The outbreaks raise concern that the FDA and device-makers are not providing adequate recommendations regarding sterilization of the devices, such as requiring ethylene-oxide gas sterilization or banning designs that are impossible to clean.
An outbreak of infection at UCLA hospital has exposed 179 people, infected 7, and caused two deaths. The outbreak has been traced to a duodenoscope, which is a type of endoscope that is inserted down a patient’s throat.
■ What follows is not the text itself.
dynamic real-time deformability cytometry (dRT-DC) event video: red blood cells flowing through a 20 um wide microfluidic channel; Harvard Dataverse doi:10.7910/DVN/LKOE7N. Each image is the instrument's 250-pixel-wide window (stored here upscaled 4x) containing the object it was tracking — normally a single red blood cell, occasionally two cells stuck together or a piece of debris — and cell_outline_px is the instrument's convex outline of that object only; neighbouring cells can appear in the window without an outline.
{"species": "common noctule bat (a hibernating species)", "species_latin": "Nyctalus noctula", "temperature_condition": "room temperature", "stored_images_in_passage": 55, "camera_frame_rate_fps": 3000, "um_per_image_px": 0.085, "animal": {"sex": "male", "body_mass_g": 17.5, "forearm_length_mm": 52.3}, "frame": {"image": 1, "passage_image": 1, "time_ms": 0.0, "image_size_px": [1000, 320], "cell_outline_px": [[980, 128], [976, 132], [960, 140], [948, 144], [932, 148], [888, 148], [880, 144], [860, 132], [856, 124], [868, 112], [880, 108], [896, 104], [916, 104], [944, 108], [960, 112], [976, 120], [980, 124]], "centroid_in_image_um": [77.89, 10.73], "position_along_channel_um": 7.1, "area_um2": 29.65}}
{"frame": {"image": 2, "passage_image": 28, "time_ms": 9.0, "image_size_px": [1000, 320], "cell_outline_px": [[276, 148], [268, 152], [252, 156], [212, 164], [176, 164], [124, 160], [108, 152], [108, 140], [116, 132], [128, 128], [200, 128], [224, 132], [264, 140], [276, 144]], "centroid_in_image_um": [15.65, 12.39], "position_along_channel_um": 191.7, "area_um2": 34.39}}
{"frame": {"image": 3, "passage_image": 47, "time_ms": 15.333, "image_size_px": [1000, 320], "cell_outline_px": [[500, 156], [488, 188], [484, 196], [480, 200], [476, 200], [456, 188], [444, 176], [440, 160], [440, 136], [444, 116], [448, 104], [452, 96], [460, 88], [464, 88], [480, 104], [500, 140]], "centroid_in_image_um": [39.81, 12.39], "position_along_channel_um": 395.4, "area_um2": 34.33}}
The FDA has warned that the complex design of the scope makes it nearly impossible to sterilize.
An increasing number of infection outbreaks in the last few years are raising concern that the FDA and device-makers are not providing hospitals with adequate information about how to sterilize the devices.
Contaminated medical scopes have been linked to at least five major outbreaks since 2009, according to Reuters:
- January 2015 — Virginia Mason Medical Center in Seattle said bacteria spread through contaminated medical scopes has infected 32 people over two years, including 11 who died.
- March-July 2013 — Advocate Lutheran General Hospital in Chicago said 44 patients were infected with antibiotic-resistant CRE infections, including 38 who underwent endoscopic procedures involving the pancreas or bile ducts. In total, 243 people were exposed during ERCP, but most were only “colonized,” not infected.
- 2012 — Moffitt Cancer Center in Tampa, Florida had an outbreak of antibiotic-resistant infection. Four patients died after undergoing duodenoscope procedures.
- 2012 — University of Pittsburgh Medical Center had a duodenoscope-related outbreak. The hospital “determined that the normal process [of disinfecting] failed to eliminate all bacteria.”
- December 2008 – August 2009 — Outbreak in France infects 16 people, including 8 who developed bloodstream infections, after ERCP procedures. Afterward, the FDA issued its first Safety Communication about disease transmission from endoscopes.